Cosa fare —
Riprendi il testo sul rapporto di una madre con la figlia di quasi diciotto mesi, proseguendolo dopo la sua ultima frase.

Testo fornito —
***

Vorrei chiederle un parere riguardo al mio rapporto con la mia bambina di quasi diciotto mesi.
Rebecca è una bimba molto vivace, parla ancora poco ma si fa capire. Il problema ho paura di essere io.
Mi spiego: sono una persona molto apprensiva, ma anche molto nervosa e qualche volta (capricci a parte), quando le cose non vanno come avevo previsto, o speravo che andassero, mi faccio prendere dalla rabbia. Lo faccio anche con lei, quando ad esempio si rifiuta di mangiare determinate cose senza neanche assaggiarle o per altre sciocchezze. Magari le dico anche cose come: "guarda che mamma è arrabbiata" "mamma non fa più le cose per te" e via dicendo, alzandomi nervosamente dalla sedia.
Lei mi guarda, a volte quando minaccio di toglierle il cibo che le piace se non mangia anche l'altro, piange e io cedo e le ridò il piatto; sono preoccupata perché oggi sono addirittura arrivata a sbattere il vasetto di omogeneizzato sul tavolo, frustrata dal fatto che lei lo allontanava con rabbia. Non voglio essere così, ma ho questo dannato carattere che non riesco a controllare.
Quello che succede dopo è che mi sento uno straccio, profondamente in colpa e passo il tempo a piangere sul latte versato. Ho paura che lei possa davvero risentirne, ho paura di traumatizzarla, benché la ami sopra ogni cosa. Questo mio comportamento non avviene solo al momento dei pasti, ma in generale...

***

Estratto dati —
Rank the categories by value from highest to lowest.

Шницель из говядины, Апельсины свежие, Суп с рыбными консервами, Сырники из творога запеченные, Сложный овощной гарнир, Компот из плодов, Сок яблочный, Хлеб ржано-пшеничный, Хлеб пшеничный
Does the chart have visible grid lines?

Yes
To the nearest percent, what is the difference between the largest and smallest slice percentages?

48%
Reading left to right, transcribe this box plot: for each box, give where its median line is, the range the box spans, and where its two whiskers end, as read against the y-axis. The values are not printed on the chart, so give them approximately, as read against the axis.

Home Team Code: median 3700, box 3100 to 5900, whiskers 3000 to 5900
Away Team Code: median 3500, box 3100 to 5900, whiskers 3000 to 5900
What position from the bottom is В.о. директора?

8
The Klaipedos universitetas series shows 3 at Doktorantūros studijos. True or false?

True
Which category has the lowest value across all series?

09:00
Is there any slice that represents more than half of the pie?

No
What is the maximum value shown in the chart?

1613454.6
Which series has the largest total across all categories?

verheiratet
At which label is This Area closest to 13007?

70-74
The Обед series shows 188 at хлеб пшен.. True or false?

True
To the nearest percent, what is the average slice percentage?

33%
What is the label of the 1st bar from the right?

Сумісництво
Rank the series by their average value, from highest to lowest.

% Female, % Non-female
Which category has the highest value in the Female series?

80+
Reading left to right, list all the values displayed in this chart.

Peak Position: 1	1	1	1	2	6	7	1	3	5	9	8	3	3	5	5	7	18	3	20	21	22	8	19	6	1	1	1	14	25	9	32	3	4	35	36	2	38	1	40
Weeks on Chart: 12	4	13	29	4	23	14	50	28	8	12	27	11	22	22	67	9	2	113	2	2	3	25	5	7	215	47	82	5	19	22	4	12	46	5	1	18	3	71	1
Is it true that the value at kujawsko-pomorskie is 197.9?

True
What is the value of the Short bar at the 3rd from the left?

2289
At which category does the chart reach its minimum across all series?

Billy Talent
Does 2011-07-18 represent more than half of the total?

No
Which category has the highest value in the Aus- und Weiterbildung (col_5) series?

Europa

***

Risposta —
Più volte anche quando vuole dormire, ma fa di tutto pur di non cedere, mi è capitato di spazientirmi (dopo tipo 20 minuti di ninna nanna, in cui fa "finta" di addormentarsi e poi ricomincia a scalciare e a far forza per essere rimessa in terra a giocare) l'ho rimessa giù con rabbia facendole certo capire che il suo comportamento non mi è piaciuto e magari "lasciandola", nel senso che purtroppo ho anche l'abitudine, quando magri mi arrabbio anche con altre persone, di voltarmi e lasciare la stanza in cui mi trovo, e mi è successo di farlo con lei, in modo troppo "naturale".

La prego mi dica che non sono un mostro, perché tale mi sento, e mi dica come posso fare a migliorarmi e a far crescere mia figlia nel miglior modo possibile.

Grazie Francesca
 
Non credo sia un mostro, ma sicuramente può fare qualcosa per non cadere più in queste trappole.
Sua figlia attiva in lei, sensazioni ed intolleranze che probabilmente rivedrà anche in altre situazioni, che fanno parte di lei da tempo.
Forse pretende da sua figlia cose che non sono compatibili con la sua età e le attribuisce un'intenzionalità che non è presente a 18 mesi. Provi a vederla veramente come una bimba piccola, che non ha le regole che abbiamo noi e la capacità di capire cosa è giusto e sbagliato.

Provi anche a mettersi nei suoi panni. Provi a pensare cosa farebbe bene a lei in quel momento.
Ad esempio, come si sentirebbe se qualcuno per convincerla a dormire si arrabbiasse?
Innanzitutto, sembra banale, ma deve aver sonno. Secondo per rilassarsi ha bisogno di sentire calma intorno a sé. Questo vale per tutti noi.
Capisco la sua preoccupazione a non trasmettere le sue ansie a sua figlia. Probabilmente non capisce il perché delle sue reazioni e queste potrebbero spaventarla o farle sentire che lei si potrebbe allontanare.

Cerchi, là dove non riesce a cambiare da sola, di farsi aiutare. Il fatto di esserne consapevole è il primo passo. Non è sicuramente facile riuscire a frenare certi automatismi e il senso di colpa è la normale conseguenza, che la spinge a trattenersi e a promettersi di non farlo più.

Capisco che una mail non risolva i suoi dilemmi, ma spero di averle dato qualche spunto di riflessione, rimanendo disponibile in futuro.